Apostate conservative Bruce Bartlett has a piece up on The American Conservative, Revenge of the Reality-Based Community, about how movement conservatism has become detached from facts. It's a good description of the phenomenon by an insider.
Make no mistake, Bartlett is a real conservative.
My first real job out of graduate school was working for Ron Paul the first time he was elected to Congress in a special election in 1976. (He lost that same year and came back two years later.) In those days, he was the only Tea Party-type Republican in Congress.
After Paul’s defeat, I went to work for Congressman Jack Kemp and helped draft the famous Kemp-Roth tax bill, which Ronald Reagan signed into law in 1981. I made important contributions to the development of supply-side economics and detailed my research in a 1981 book, Reaganomics: Supply-Side Economics in Action.
I went to work for the Heritage Foundation, but left in 1987 to join the White House staff.
Afterwards I worked for the Cato Institute and the National Center for Policy Analysis, a conservative think tank based in Dallas. I wrote regularly for the Wall Street Journal editorial page, National Review, and other conservative publications. For 12 years I wrote a syndicated column that ran in the Washington Times, Investor’s Business Daily, the New York Sun, and other conservative newspapers.
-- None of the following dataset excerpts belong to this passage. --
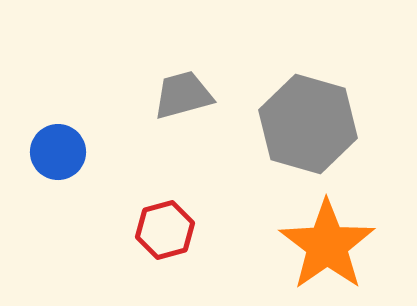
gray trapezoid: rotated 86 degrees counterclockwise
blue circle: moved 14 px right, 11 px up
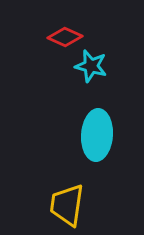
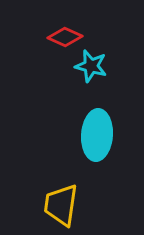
yellow trapezoid: moved 6 px left
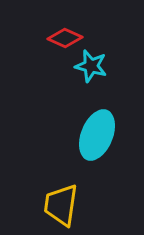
red diamond: moved 1 px down
cyan ellipse: rotated 18 degrees clockwise
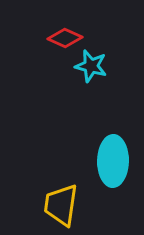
cyan ellipse: moved 16 px right, 26 px down; rotated 21 degrees counterclockwise
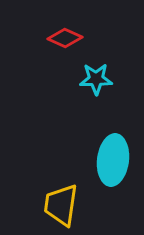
cyan star: moved 5 px right, 13 px down; rotated 16 degrees counterclockwise
cyan ellipse: moved 1 px up; rotated 6 degrees clockwise
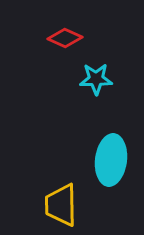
cyan ellipse: moved 2 px left
yellow trapezoid: rotated 9 degrees counterclockwise
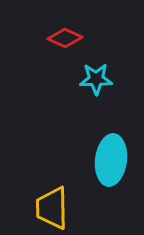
yellow trapezoid: moved 9 px left, 3 px down
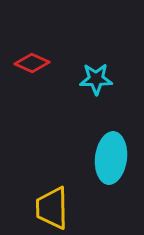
red diamond: moved 33 px left, 25 px down
cyan ellipse: moved 2 px up
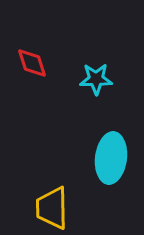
red diamond: rotated 48 degrees clockwise
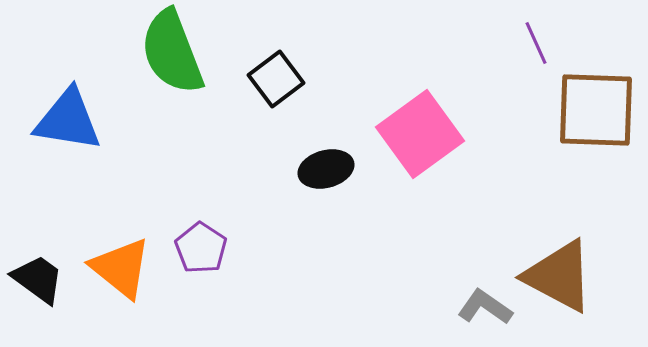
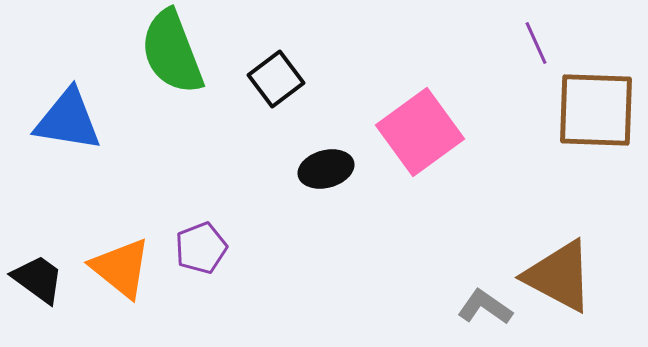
pink square: moved 2 px up
purple pentagon: rotated 18 degrees clockwise
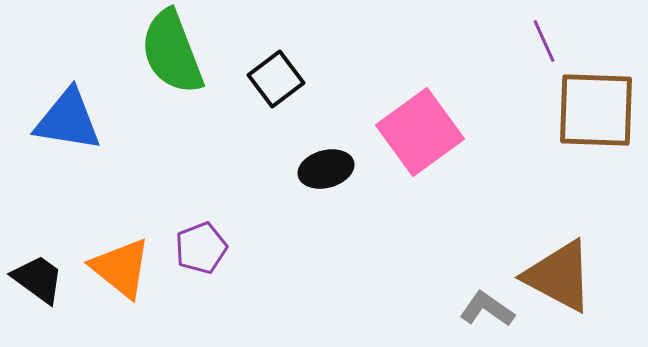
purple line: moved 8 px right, 2 px up
gray L-shape: moved 2 px right, 2 px down
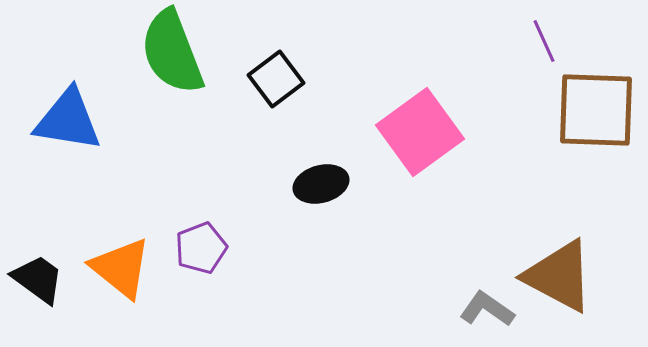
black ellipse: moved 5 px left, 15 px down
The article is interesting all around, but I'm blogging it because of a striking observation in the middle. Again, recall that this is from one of the architects of supply-side economics.
I thought I had two perfect examples that fit my model of the rise and fall of economic ideas: Keynesian economics and supply-side economics. I thought at first I knew enough about the former to say what I wanted to say, but eventually I found the research I had previously done to be wanting. It was based too much on what academics thought and not enough on how Keynesian ideas penetrated the policymaking community.
I hit upon the idea of ignoring the academic journals and looking instead at what economists like John Maynard Keynes, Irving Fisher, and others said in newspaper interviews and articles for popular publications. Recently computerized databases made such investigation far easier than it previously had been.
After careful research along these lines, I came to the annoying conclusion that Keynes had been 100 percent right in the 1930s. Previously, I had thought the opposite. But facts were facts and there was no denying my conclusion. It didn’t affect the argument in my book, which was only about the rise and fall of ideas. The fact that Keynesian ideas were correct as well as popular simply made my thesis stronger.
I finished the book just as the economy was collapsing in the fall of 2008. This created another intellectual crisis for me. Having just finished a careful study of the 1930s, it was immediately obvious to me that the economy was suffering from the very same problem, a lack of aggregate demand. We needed Keynesian policies again, which completely ruined my nice rise-and-fall thesis. Keynesian ideas had arisen from the intellectual grave.....
For the record, no one has been more correct in his analysis and prescriptions for the economy’s problems than Paul Krugman.